Other uncommon reactions include dark or reddish-brown urine, which looks alarming but is harmless and caused by a metabolite of the drug. Some people also develop a coated tongue, joint pain, or a skin rash that doesn’t progress to anything serious.

Gut Flora Disruption

Like all antibiotics, metronidazole disrupts your normal gut bacteria. This is why diarrhea is so common during treatment. In rare cases, that disruption creates an opening for Clostridioides difficile, a bacterium that causes severe, sometimes dangerous diarrhea and colon inflammation. Risk factors include being over 65, recent hospitalization, a weakened immune system, and previous C. difficile infection. If you develop watery diarrhea that persists or worsens after finishing your course, especially if it contains blood or mucus, that’s a sign to get evaluated promptly.

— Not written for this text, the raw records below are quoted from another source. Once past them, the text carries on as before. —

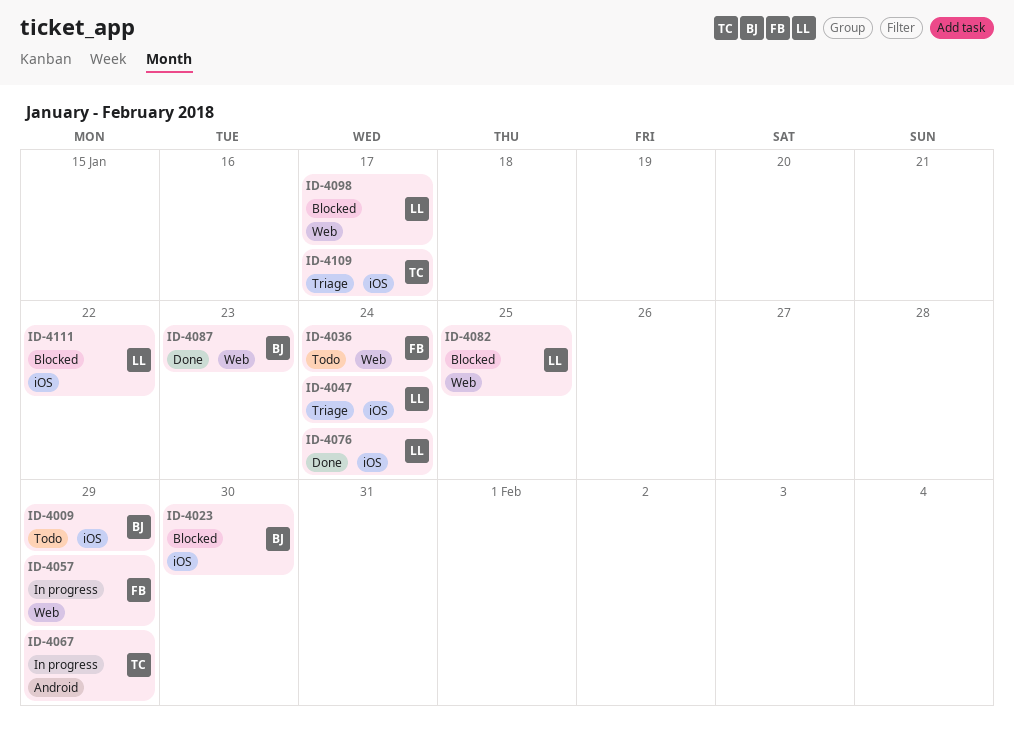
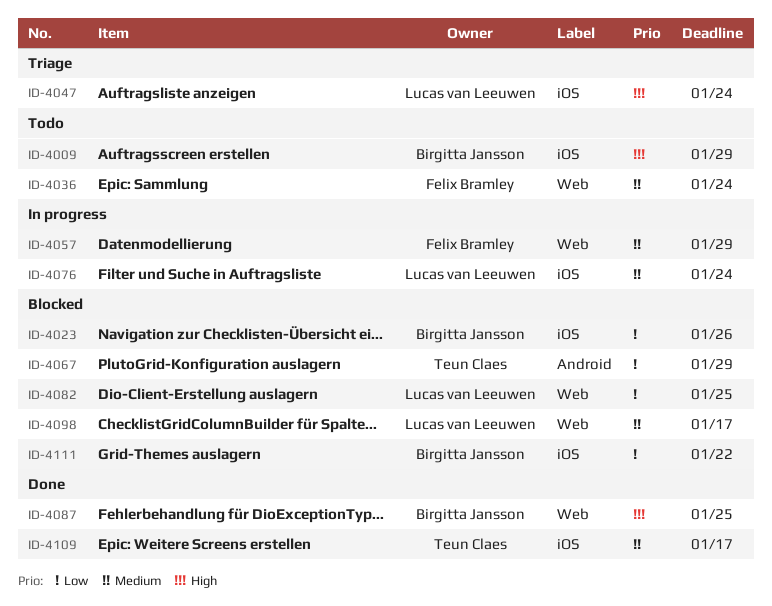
ID-4023, due: Jan 30 -> Jan 26
ID-4067, status: In progress -> Blocked
ID-4076, status: Done -> In progress
ID-4087, due: Jan 23 -> Jan 25
ID-4109, status: Triage -> Done
ID-4111, owner: Lucas van Leeuwen -> Birgitta Jansson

Topical and Vaginal Forms Have Fewer Effects

If you’re using metronidazole as a gel on your skin (for rosacea, for example) or as a vaginal preparation, your systemic exposure is much lower than with oral tablets. The most common side effects with topical use are localized: skin dryness, irritation, or a mild burning sensation at the application site. Vaginal formulations may cause local itching or a yeast infection as the drug shifts the balance of normal vaginal bacteria. The metallic taste, nausea, and other whole-body effects are uncommon with these forms, which is one reason doctors prefer them when the condition being treated allows it.